= TASK TO CARRY OUT =
Please return, exactly and only, the lines beginning at the top of the entries below and ending with the line containing "## Why a new database."; keep out the pictures.

Stored dataset items

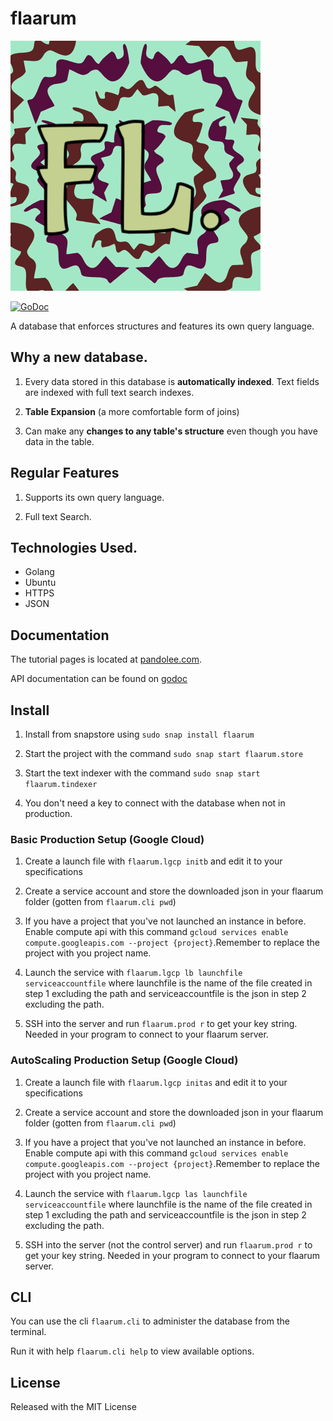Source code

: # flaarum

![Flaarum Logo](https://github.com/bankole7782/flaarum/raw/master/flaarum-logo.png "Flaarum logo")

[![GoDoc](https://godoc.org/github.com/bankole7782/flaarum?status.svg)](https://godoc.org/github.com/bankole7782/flaarum)

A database that enforces structures and features its own query language.


## Why a new database.

1.	Every data stored in this database is **automatically indexed**. Text fields are indexed with full text search indexes.

2.	**Table Expansion** (a more comfortable form of joins)

3.	Can make any **changes to any table's structure** even though you have data in the table.


## Regular Features

1.  Supports its own query language.

2.	Full text Search.


## Technologies Used.

* Golang
* Ubuntu
* HTTPS
* JSON


## Documentation

The tutorial pages is located at [pandolee.com](https://pandolee.com/flaarumtuts/intro).

API documentation can be found on [godoc](https://godoc.org/github.com/bankole7782/flaarum)


## Install

1.	Install from snapstore using `sudo snap install flaarum`

2.	Start the project with the command `sudo snap start flaarum.store`

3.	Start the text indexer with the command `sudo snap start flaarum.tindexer`

4.	You don't need a key to connect with the database when not in production.


### Basic Production Setup (Google Cloud)

1.	Create a launch file with `flaarum.lgcp initb` and edit it to your specifications

2.	Create a service account and store the downloaded json in your flaarum folder (gotten from `flaarum.cli pwd`)

3.	If you have a project that you've not launched an instance in before. Enable compute api with this command 
		`gcloud services enable compute.googleapis.com --project {project}`.Remember to replace the project with you project name.

4.	Launch the service with `flaarum.lgcp lb launchfile serviceaccountfile`
    where launchfile is the name of the file created in step 1 excluding the path and serviceaccountfile is the json in step 2
    excluding the path.

5.	SSH into the server and run `flaarum.prod r` to get your key string. Needed in your program to connect to your flaarum server.


### AutoScaling Production Setup (Google Cloud)

1.	Create a launch file with `flaarum.lgcp initas` and edit it to your specifications

2.	Create a service account and store the downloaded json in your flaarum folder (gotten from `flaarum.cli pwd`)

3.	If you have a project that you've not launched an instance in before. Enable compute api with this command 
		`gcloud services enable compute.googleapis.com --project {project}`.Remember to replace the project with you project name.
		
4.	Launch the service with `flaarum.lgcp las launchfile serviceaccountfile`
    where launchfile is the name of the file created in step 1 excluding the path and serviceaccountfile is the json in step 2
    excluding the path.

5.	SSH into the server (not the control server) and run `flaarum.prod r` to get your key string. Needed in your program to connect to your flaarum server.


## CLI

You can use the cli `flaarum.cli` to administer the database from the terminal. 

Run it with help `flaarum.cli help` to view available options.


## License

Released with the MIT License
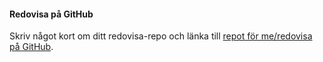 #### Redovisa på GitHub

Skriv något kort om ditt redovisa-repo och länka till [repot för me/redovisa på GitHub](https://github.com/jomi19/oophphredovisa).
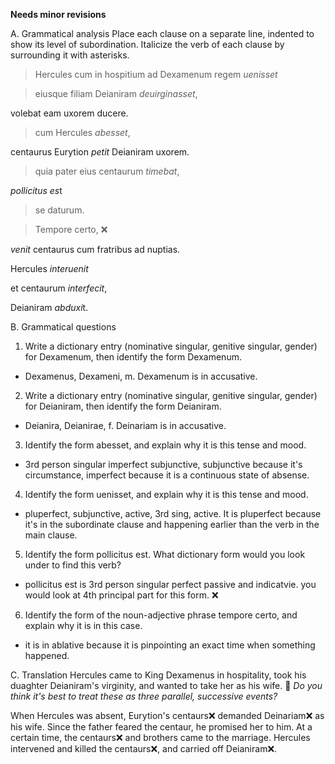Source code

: **Needs minor revisions**

A. Grammatical analysis
Place each clause on a separate line, indented to show its level of subordination. Italicize the verb of each clause by surrounding it with asterisks.

> Hercules cum in hospitium ad Dexamenum regem *uenisset*

> eiusque filiam Deianiram *deuirginasset*, 

volebat eam uxorem ducere. 


> cum Hercules *abesset*, 

centaurus Eurytion *petit* Deianiram uxorem. 


> quia pater eius centaurum *timebat*,

*pollicitus es*t

> se daturum.


> Tempore certo,  ❌

*venit* centaurus cum fratribus ad nuptias. 

Hercules *interuenit*

et centaurum *interfecit*, 

Deianiram *abduxi*t.

B. Grammatical questions
1. Write a dictionary entry (nominative singular, genitive singular, gender) for Dexamenum, then identify the form Dexamenum.
 - Dexamenus, Dexameni, m. Dexamenum is in accusative. 
 
2. Write a dictionary entry (nominative singular, genitive singular, gender) for Deianiram, then identify the form Deianiram.
- Deianira, Deianirae, f. Deinariam is in accusative. 

3. Identify the form abesset, and explain why it is this tense and mood.
- 3rd person singular imperfect subjunctive, subjunctive because it's circumstance, imperfect because it is a continuous state of absense. 

4. Identify the form uenisset, and explain why it is this tense and mood.
- pluperfect, subjunctive, active, 3rd sing, active. It is pluperfect because it's in the subordinate clause and happening earlier than the verb in the main clause. 

5. Identify the form pollicitus est. What dictionary form would you look under to find this verb?
- pollicitus est is 3rd person singular perfect passive and indicatvie. you would look at 4th principal part for this form.  ❌

6. Identify the form of the noun-adjective phrase tempore certo, and explain why it is in this case.
- it is in ablative because it is pinpointing an exact time when something happened.

C. Translation
Hercules came to King Dexamenus in hospitality, took his duaghter Deianiram's virginity, and wanted to take her as his wife. 🤔 *Do you think it's best to treat these as three parallel, successive events?*

When Hercules was absent, Eurytion's centaurs❌ demanded Deinariam❌ as his wife. Since the father feared the centaur, he promised her to him. At a certain time, the centaurs❌ and brothers came to the marriage. Hercules intervened and killed the centaurs❌, and carried off Deianiram❌.

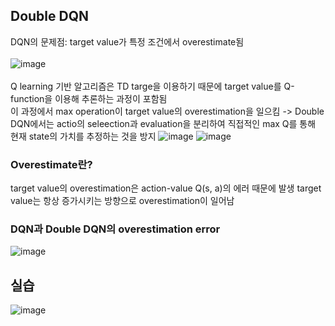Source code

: ## Double DQN
DQN의 문제점: target value가 특정 조건에서 overestimate됨<br><br>
![image](https://user-images.githubusercontent.com/121830114/217928649-50e014cb-1bbc-4689-b225-7d51235bdf60.png)<br><br>
Q learning 기반 알고리즘은 TD targe을 이용하기 때문에 target value를 Q-function을 이용해 추론하는 과정이 포함됨<br>
이 과정에서 max operation이 target value의 overestimation을 일으킴 -> Double DQN에서는 actio의 seleection과 evaluation을 분리하여 직접적인 max Q를 통해 현재 state의 가치를 추정하는 것을 방지
![image](https://user-images.githubusercontent.com/121830114/217929560-af412dd0-ac6f-4f42-8553-c1239ec5ac91.png)
![image](https://user-images.githubusercontent.com/121830114/217929600-de5fc986-7cc5-4a05-b7ee-3037d26ba28d.png)

### Overestimate란?
target value의 overestimation은 action-value Q(s, a)의 에러 때문에 발생
target value는 항상 증가시키는 방향으로 overestimation이 일어남

### DQN과 Double DQN의 overestimation error
![image](https://user-images.githubusercontent.com/121830114/217930048-57b7f7a0-0c09-421c-82e0-bb3acca1be5e.png)

## 실습
![image](https://user-images.githubusercontent.com/121830114/217940761-7f72176a-3432-436c-a027-f6c929a0f3f4.png)

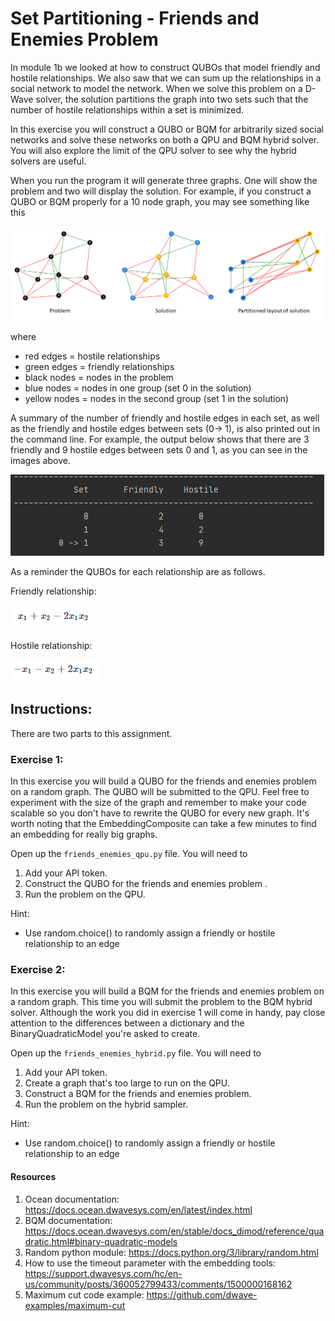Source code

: # Set Partitioning - Friends and Enemies Problem

In module 1b we looked at how to construct QUBOs that model friendly and
hostile relationships. We also saw that we can sum up the relationships 
in a social network to model the network. When we solve this problem on
a D-Wave solver, the solution partitions the graph into two sets such that the 
number of hostile relationships within a set is minimized. 

In this exercise you will construct a QUBO or BQM for arbitrarily sized social networks
and solve these networks on both a QPU and BQM hybrid solver. You will also 
explore the limit of the QPU solver to see why the hybrid solvers are useful.

When you run the program it will generate three graphs. One will show the problem and
two will display the solution. For example, if you construct a QUBO or BQM properly
for a 10 node graph, you may see something like this

![graphs](readme_images/graphs.png "graphs")

where 
* red edges = hostile relationships
* green edges = friendly relationships
* black nodes = nodes in the problem 
* blue nodes = nodes in one group (set 0 in the solution)
* yellow nodes = nodes in the second group (set 1 in the solution)

A summary of the number of friendly and hostile edges in each set, as well as 
the friendly and hostile edges between sets (0-> 1), is also printed out in the command line.
For example, the output below shows that there are 3 friendly and 9 hostile edges between sets
0 and 1, as you can see in the images above. 

![command_line_output](readme_images/command_line_output.png "command_line_output")

As a reminder the QUBOs for each relationship are as follows.

Friendly relationship:

![friendly](readme_images/friendly.png "friendly")

Hostile relationship:

![hostile](readme_images/hostile.png "hostile")       

## Instructions:

There are two parts to this assignment.

### Exercise 1:  
In this exercise you will build a QUBO for the friends and enemies problem on a random
graph. The QUBO will be submitted to the QPU. Feel free to experiment
 with the size of the graph and remember to make your code scalable so you don't have to
 rewrite the QUBO for every new graph. It's worth noting that the EmbeddingComposite can
 take a few minutes to find an embedding for really big graphs.
  
 Open up the `friends_enemies_qpu.py` file. You will need to
 
1. Add your API token.
2. Construct the QUBO for the friends and enemies problem .
3. Run the problem on the QPU.

Hint:  
* Use random.choice() to randomly assign a friendly or hostile relationship to an edge
    
### Exercise 2:  
In this exercise you will build a BQM for the friends and enemies problem on a random graph.
This time you will submit the problem to the BQM hybrid solver. Although the work you did
in exercise 1 will come in handy, pay close attention to the differences between a dictionary
and the BinaryQuadraticModel you're asked to create. 

Open up the `friends_enemies_hybrid.py` file. You will need to

1. Add your API token.
2. Create a graph that's too large to run on the QPU.
3. Construct a BQM for the friends and enemies problem. 
4. Run the problem on the hybrid sampler.

Hint:  
* Use random.choice() to randomly assign a friendly or hostile relationship to an edge

#### Resources
1. Ocean documentation: https://docs.ocean.dwavesys.com/en/latest/index.html
2. BQM documentation: https://docs.ocean.dwavesys.com/en/stable/docs_dimod/reference/quadratic.html#binary-quadratic-models
3. Random python module: https://docs.python.org/3/library/random.html
4. How to use the timeout parameter with the embedding tools: 
https://support.dwavesys.com/hc/en-us/community/posts/360052799433/comments/1500000168162
5. Maximum cut code example: https://github.com/dwave-examples/maximum-cut
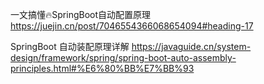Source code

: 





一文搞懂🔥SpringBoot自动配置原理 https://juejin.cn/post/7046554366068654094#heading-17  

SpringBoot 自动装配原理详解 https://javaguide.cn/system-design/framework/spring/spring-boot-auto-assembly-principles.html#%E6%80%BB%E7%BB%93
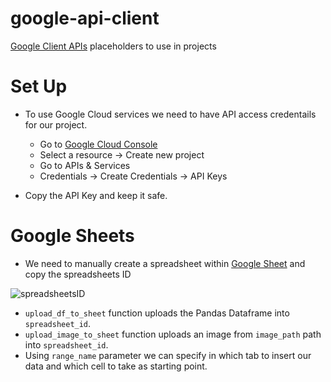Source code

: # google-api-client

[Google Client APIs](https://github.com/googleapis/google-api-python-client) placeholders to use in projects

# Set Up

* To use Google Cloud services we need to have API access credentails for our project.
  * Go to [Google Cloud Console](https://console.cloud.google.com/)
  * Select a resource -> Create new project
  * Go to APIs & Services
  * Credentials -> Create Credentials -> API Keys

 * Copy the API Key and keep it safe.
  

# Google Sheets

* We need to manually create a spreadsheet within [Google Sheet](https://docs.google.com/spreadsheets/u/0/) and copy the spreadsheets ID

![spreadsheetsID](https://github.com/user-attachments/assets/0e9446c4-c03e-45c3-bf4b-5ec0d0b317b4)

* `upload_df_to_sheet` function uploads the Pandas Dataframe into `spreadsheet_id`.
* `upload_image_to_sheet` function uploads an image from `image_path` path into `spreadsheet_id`.
*  Using `range_name` parameter we can specify in which tab to insert our data and which cell to take as starting point.

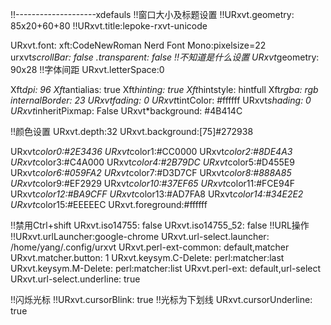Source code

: 
!!--------------------xdefauls
!!窗口大小及标题设置
!!URxvt.geometry:  85x20+60+80
!!URxvt.title:lepoke-rxvt-unicode

URxvt.font: xft:CodeNewRoman Nerd Font Mono:pixelsize=22
urxvt*scrollBar: false
.transparent: false
!!不知道是什么设置
URxvt*geometry: 90x28
!!字体间距
URxvt.letterSpace:0

Xft*dpi: 96
Xft*antialias: true
Xft*hinting: true
Xft*hintstyle: hintfull
Xft*rgba: rgb
*internalBorder: 23
URxvt*fading: 0
URxvt*tintColor: #ffffff
URxvt*shading: 0
URxvt*inheritPixmap: False
URxvt*background: #4B414C

!!颜色设置
URxvt.depth:32
URxvt.background:[75]#272938

URxvt*color0:#2E3436
URxvt*color1:#CC0000
URxvt*color2:#8DE4A3
URxvt*color3:#C4A000
URxvt*color4:#2B79DC
URxvt*color5:#D455E9
URxvt*color6:#059FA2
URxvt*color7:#D3D7CF
URxvt*color8:#888A85
URxvt*color9:#EF2929
URxvt*color10:#37EF65
URxvt*color11:#FCE94F
URxvt*color12:#BA9CFF
URxvt*color13:#AD7FA8
URxvt*color14:#34E2E2
URxvt*color15:#EEEEEC
URxvt.foreground:#ffffff

!!禁用Ctrl+shift
URxvt.iso14755: false
URxvt.iso14755_52: false
!!URL操作
!!URxvt.urlLauncher:google-chrome
URxvt.url-select.launcher: /home/yang/.config/urxvt
URxvt.perl-ext-common: default,matcher
URxvt.matcher.button: 1
URxvt.keysym.C-Delete: perl:matcher:last
URxvt.keysym.M-Delete: perl:matcher:list
URxvt.perl-ext: default,url-select
URxvt.url-select.underline: true

!!闪烁光标
!!URxvt.cursorBlink: true
!!光标为下划线
URxvt.cursorUnderline: true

= RESULT OF THIS EXERCISE =
Source code

: # flaarum

![Flaarum Logo](https://github.com/bankole7782/flaarum/raw/master/flaarum-logo.png "Flaarum logo")

[![GoDoc](https://godoc.org/github.com/bankole7782/flaarum?status.svg)](https://godoc.org/github.com/bankole7782/flaarum)

A database that enforces structures and features its own query language.


## Why a new database.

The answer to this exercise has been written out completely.